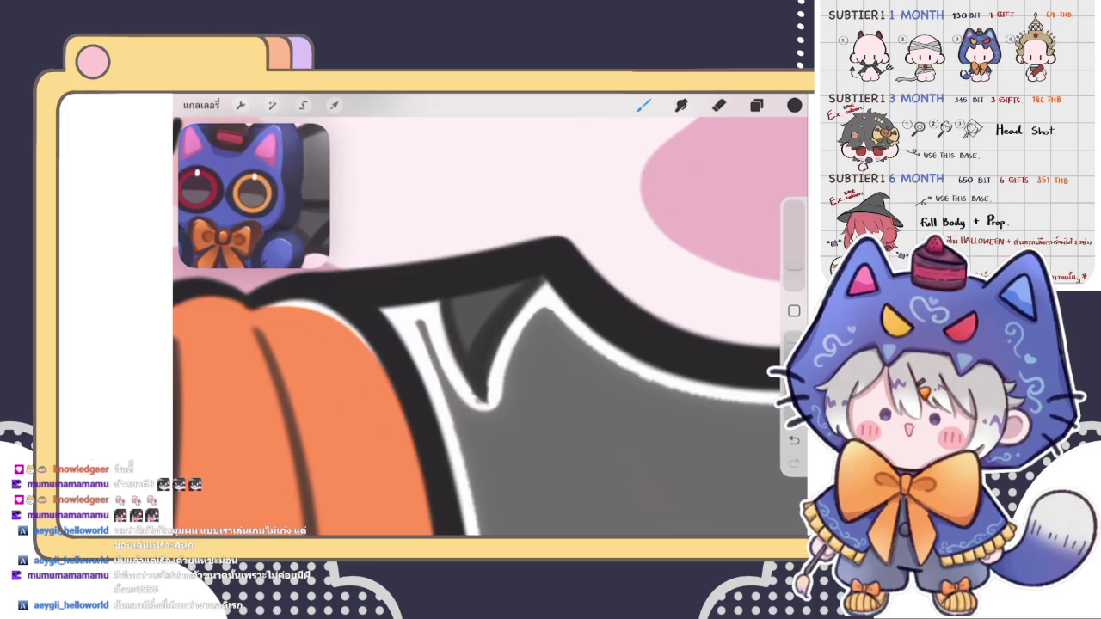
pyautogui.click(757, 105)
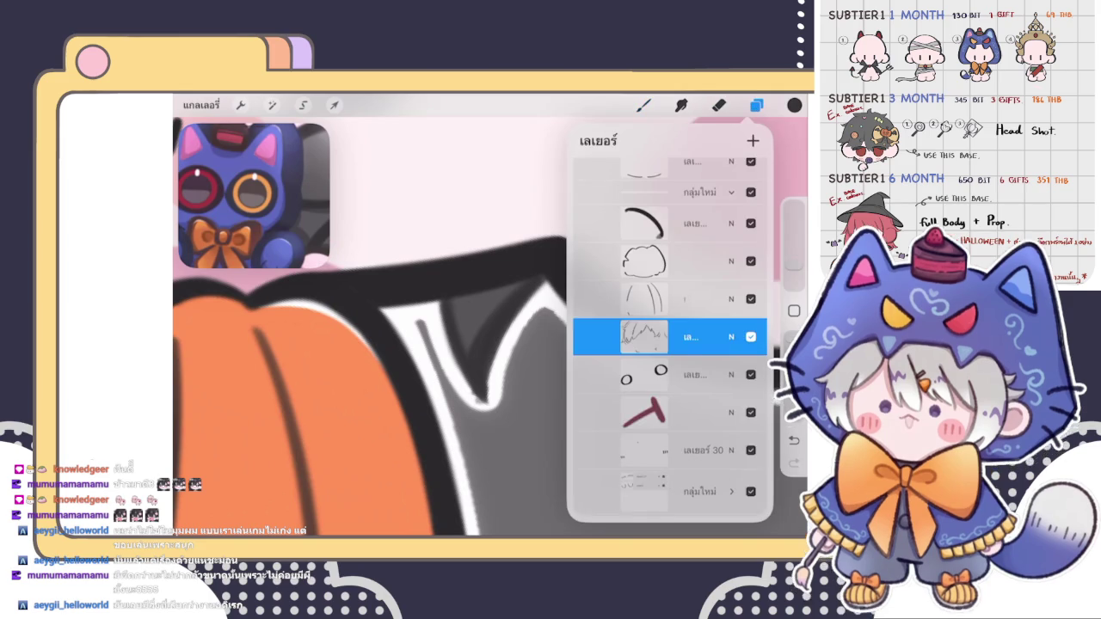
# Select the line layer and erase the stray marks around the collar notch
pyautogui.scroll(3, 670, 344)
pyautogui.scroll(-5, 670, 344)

## [Task brief]
Your response should consist solely of the lines from the one that holds "pyautogui.scroll(3, 670, 344)" through the end of the listing above, reproduced exactly.

## [Solution to this problem]
pyautogui.scroll(3, 670, 344)
pyautogui.scroll(-5, 670, 344)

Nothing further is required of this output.